Images with keypoint coordinates:
__________
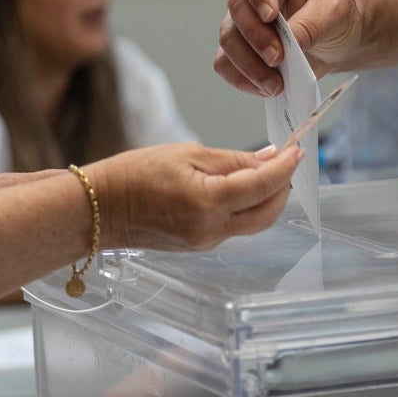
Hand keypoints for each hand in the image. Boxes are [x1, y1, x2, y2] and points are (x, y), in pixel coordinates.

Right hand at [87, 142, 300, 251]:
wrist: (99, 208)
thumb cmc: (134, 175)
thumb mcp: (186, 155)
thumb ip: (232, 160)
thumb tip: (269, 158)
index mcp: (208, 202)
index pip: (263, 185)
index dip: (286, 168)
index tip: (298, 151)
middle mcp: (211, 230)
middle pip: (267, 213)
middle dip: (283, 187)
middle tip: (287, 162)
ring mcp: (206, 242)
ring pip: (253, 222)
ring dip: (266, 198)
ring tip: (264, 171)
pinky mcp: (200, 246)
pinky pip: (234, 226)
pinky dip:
__________
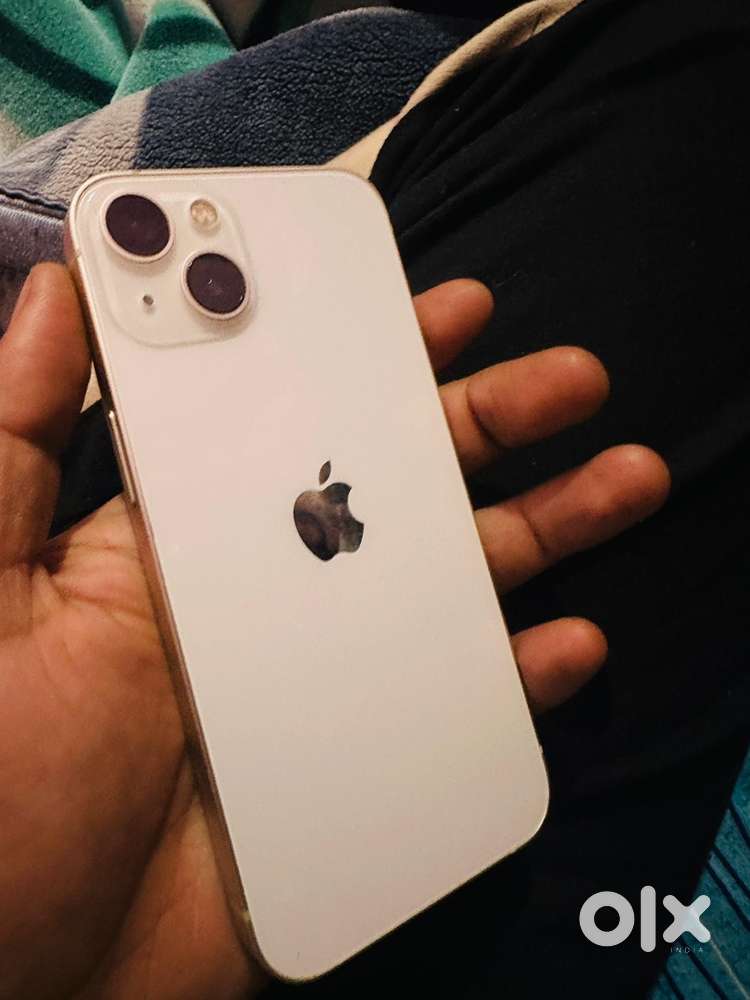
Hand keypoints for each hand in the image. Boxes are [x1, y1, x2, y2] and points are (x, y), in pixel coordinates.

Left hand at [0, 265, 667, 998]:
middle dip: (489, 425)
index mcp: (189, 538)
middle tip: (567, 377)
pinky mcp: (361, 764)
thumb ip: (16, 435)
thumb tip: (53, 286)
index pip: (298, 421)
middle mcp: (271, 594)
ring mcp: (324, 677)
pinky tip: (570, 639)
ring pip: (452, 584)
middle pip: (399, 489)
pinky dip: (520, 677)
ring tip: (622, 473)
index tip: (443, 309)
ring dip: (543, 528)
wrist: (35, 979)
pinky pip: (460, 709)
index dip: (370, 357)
__________
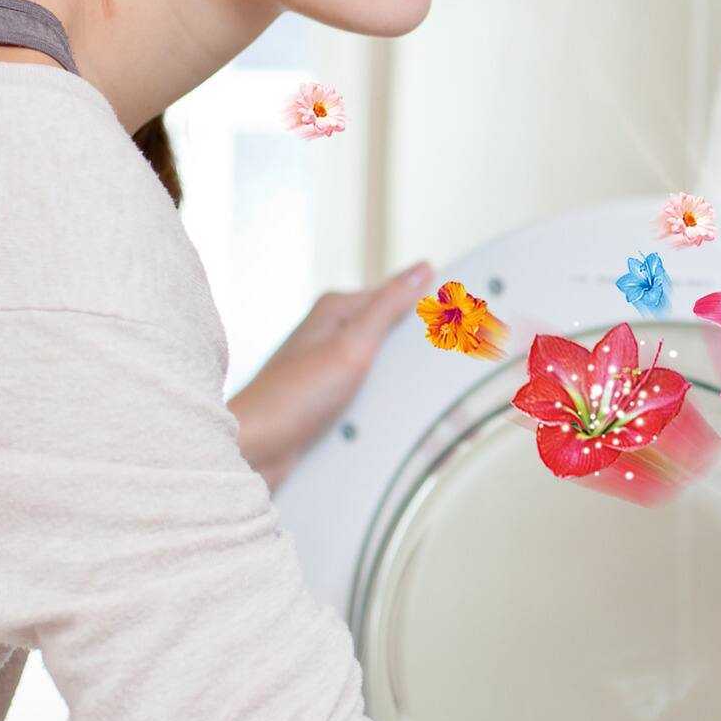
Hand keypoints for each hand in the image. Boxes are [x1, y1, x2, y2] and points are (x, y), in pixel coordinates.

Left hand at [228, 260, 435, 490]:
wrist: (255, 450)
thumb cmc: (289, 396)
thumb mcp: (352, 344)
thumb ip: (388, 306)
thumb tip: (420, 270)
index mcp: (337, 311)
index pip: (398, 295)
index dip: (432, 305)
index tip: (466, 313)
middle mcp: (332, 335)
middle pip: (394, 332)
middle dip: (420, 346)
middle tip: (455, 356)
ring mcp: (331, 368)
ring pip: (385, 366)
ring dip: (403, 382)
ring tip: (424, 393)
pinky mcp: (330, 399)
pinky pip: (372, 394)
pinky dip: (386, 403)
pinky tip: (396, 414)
__________
Exercise requirements: Your answer should be the lines above, from the line containing "index dip: (432, 305)" up to and including the line containing "pinky tip: (396, 414)", reproduced exactly and with nothing else.

Solved problem:
index dip: (432, 305)
index tip: (466, 313)
middle mcp: (332, 335)
middle pip: (394, 332)
middle dip: (420, 346)
middle tip: (455, 356)
ring mcp: (331, 368)
ring pip: (385, 366)
ring dip: (403, 382)
ring tip: (424, 393)
pinky mcp: (330, 399)
pinky pip: (372, 394)
pinky dip: (386, 403)
pinky tip: (396, 414)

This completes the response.